Five freshman female Democrats—Chrissy Houlahan of Pennsylvania, Abigail Spanberger and Elaine Luria of Virginia, Mikie Sherrill of New Jersey and Elissa Slotkin of Michigan—have teamed up to help make sure their center-left voices don’t vanish from a Congress that has become more polarized in each of the past few elections.

“Our main goal is first and foremost to work together, to elevate the idea or power or just the fact that you can work as a team in this environment,” Luria said. “We’re not here to recruit new people. We’re a group working together to support each other’s campaigns.”

The small group of lawmakers has formed a joint fundraising committee—Service First Women’s Victory Fund—a practice used in Washington to pool and grow candidates’ resources for the campaign trail while sharing the costs. It’s a cohesiveness that will not only aide in re-election bids, they argue, but will also be used as a motivator for future women candidates with parallel backgrounds to run for office and to establish similar coalitions.
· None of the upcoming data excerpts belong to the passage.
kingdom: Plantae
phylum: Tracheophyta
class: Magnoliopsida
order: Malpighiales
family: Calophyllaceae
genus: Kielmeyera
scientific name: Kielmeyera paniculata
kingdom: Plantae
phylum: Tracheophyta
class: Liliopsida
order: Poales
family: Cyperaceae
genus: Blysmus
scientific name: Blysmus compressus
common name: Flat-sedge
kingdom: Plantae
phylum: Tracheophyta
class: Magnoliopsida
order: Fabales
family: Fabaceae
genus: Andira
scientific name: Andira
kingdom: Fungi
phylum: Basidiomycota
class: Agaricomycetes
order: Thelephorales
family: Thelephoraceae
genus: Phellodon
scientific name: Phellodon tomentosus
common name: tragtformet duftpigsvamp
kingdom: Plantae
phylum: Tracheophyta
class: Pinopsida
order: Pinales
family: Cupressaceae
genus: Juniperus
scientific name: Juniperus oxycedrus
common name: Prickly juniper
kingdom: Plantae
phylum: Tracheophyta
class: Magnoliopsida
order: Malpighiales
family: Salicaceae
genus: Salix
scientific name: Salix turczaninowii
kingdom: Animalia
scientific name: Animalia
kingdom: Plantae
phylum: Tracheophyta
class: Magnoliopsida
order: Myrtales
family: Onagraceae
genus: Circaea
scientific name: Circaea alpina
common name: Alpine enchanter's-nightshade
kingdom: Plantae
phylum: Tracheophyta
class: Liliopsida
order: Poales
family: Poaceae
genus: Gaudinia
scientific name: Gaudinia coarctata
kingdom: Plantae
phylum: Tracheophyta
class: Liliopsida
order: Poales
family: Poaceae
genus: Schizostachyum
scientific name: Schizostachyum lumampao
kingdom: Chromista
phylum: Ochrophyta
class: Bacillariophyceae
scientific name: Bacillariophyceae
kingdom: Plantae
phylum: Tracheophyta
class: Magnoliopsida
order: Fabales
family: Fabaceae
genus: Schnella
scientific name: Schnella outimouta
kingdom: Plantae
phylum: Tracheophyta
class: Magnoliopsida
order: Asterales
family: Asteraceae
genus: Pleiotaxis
“It’s to keep our seats and work together,” Luria said. “Every man for himself, but every woman together.”  

The committee raised $56,000 in the first three months of this year, according to the Federal Election Commission.

A Shared Background

But these lawmakers share more than just their political ideologies and freshman status in one of the most diverse Congresses in history: They all come from military or intelligence backgrounds, an attribute that was partly responsible for their getting recruited to run for political office in the first place.

Houlahan served in the Air Force, Luria and Sherrell both graduated from the Naval Academy, with Luria going on to serve for two decades as an officer and Sherrell spending nearly a decade flying helicopters for the Navy. Spanberger and Slotkin did not serve in the armed forces but had careers at the CIA before getting into politics.

“I always think that veterans and people who’ve worked in government and service are really, in some ways, uniquely able to deal with Congress,” Sherrill said. “Because we are all so incredibly proactive, we love our country, but we’ve all worked in government. It’s not this huge roadblock when we come up against the bureaucracy.”

This group of moderate women helped Democrats take back the House, not just winning their elections but flipping their five districts from Republican to Democrat.

“These are the leaders who will transform and save our democracy,” said Emily Cherniack, the founder and executive director of the nonpartisan organization New Politics, which has partnered with the Democratic lawmakers to help raise money. Its mission is to recruit and support candidates who once served in the military and intelligence communities, as well as from national service programs like Americorps and the Peace Corps. 

Once strangers who never imagined a life in politics, the freshman United States representatives were now side-by-side describing their ideas and motivations for helping one another win re-election, genuine friends who joked around and knew each other well enough to finish one another’s sentences.

They sat at a large table across from a handful of national media outlets, including Newsweek, as they unveiled their partnership in a seventh-floor conference room of New Politics’ office building in southeast Washington, with floor-to-ceiling windows that offered a bird’s eye–like view of the Washington Monument and the Capitol building.

“The fact that we can do this together is icing on the cake,” Slotkin said. “You get to work with people you respect, but also people you have a really fun time with.”